Here’s my pick for most interesting foreign news story of the week – and it isn’t the absurd and dangerous posturing of Kim Jong-un.

Here's my pick for most interesting foreign news story of the week – and it isn't the absurd and dangerous posturing of Kim Jong-un.

It's the sharp verbal jab delivered on Monday by ailing Mikhail Gorbachev to the pretensions of Vladimir Putin. Although Gorbie is frail and ailing, he denounced Putin for curtailing freedoms and curbing civil society. Mr. Putin, he said, had adopted "a ruinous and hopeless path."

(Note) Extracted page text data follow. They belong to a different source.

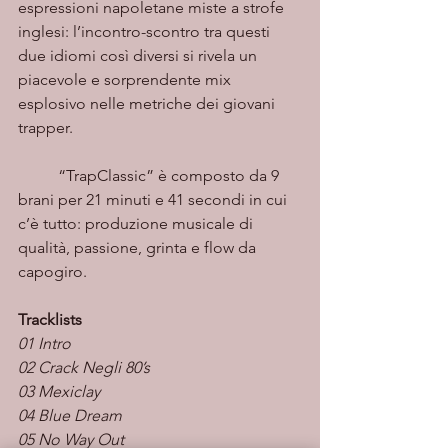
espressioni napoletane miste a strofe 
inglesi: l’incontro-scontro tra questi 
due idiomi così diversi si rivela un 
piacevole e sorprendente mix 
esplosivo nelle metriche dei giovani 
trapper. 
	“TrapClassic” è composto da 9 
brani per 21 minuti e 41 secondi in cui 
c’è tutto: produzione musicale di 
qualità, passione, grinta e flow da 
capogiro. 
Tracklists
01 Intro
02 Crack Negli 80’s
03 Mexiclay
04 Blue Dream
05 No Way Out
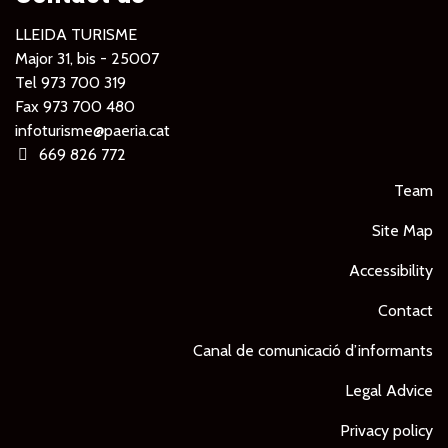
LLEIDA TURISME
Major 31, bis - 25007
Tel
973 700 319
Fax 973 700 480
infoturisme@paeria.cat
669 826 772
Team
Site Map
Accessibility
Contact
Canal de comunicació d’informants
Legal Advice
Privacy policy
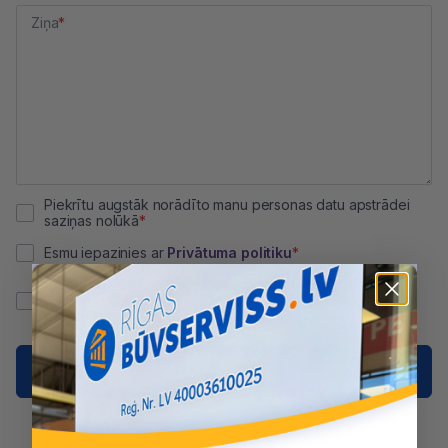
Ziņa
Piekrītu augstāk norādīto manu personas datu apstrādei
saziņas nolūkā
Esmu iepazinies ar
Privātuma politiku
Vēlos turpmāk saņemt informāciju e-pastā par Rīgas
Būvserviss akcijām, dažādām kampaņām un speciālajiem
piedāvājumiem
Nosūtīt ziņu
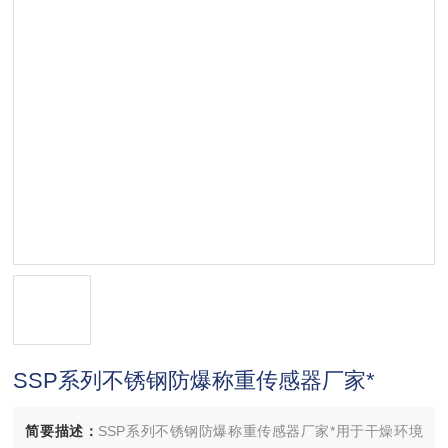
SSP系列不锈钢防爆称重传感器厂家*
简要描述：
SSP系列不锈钢防爆称重传感器厂家*用于干燥环境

Gorbachev changed world history when he chose, in 1989, not to order the East Germans (still under Soviet control) to fire on the Berlin wall-jumpers. The Soviet leader thought he could reform communism, and he failed to grasp that the sclerotic communist system was beyond reforming. But he understands now that Russia can't move forward under Putin's new tsar-ism.

"Politics is more and more turning into an imitation," he said of Putin's Kremlin, in a speech in Moscow on Monday. "All power is in the hands of the executive. The Parliament only seals its decisions. Judicial power is not independent. The economy is monopolized, hooked to the oil and gas needle. Entrepreneurs" initiative is curbed. Small and medium businesses face huge barriers."

No one could better have described the new, corrupt political system that is thwarting the Russia's great potential. Putin's aides denounces Gorbie for having "lost the country" but in reality it is Putin who is dragging Russia down.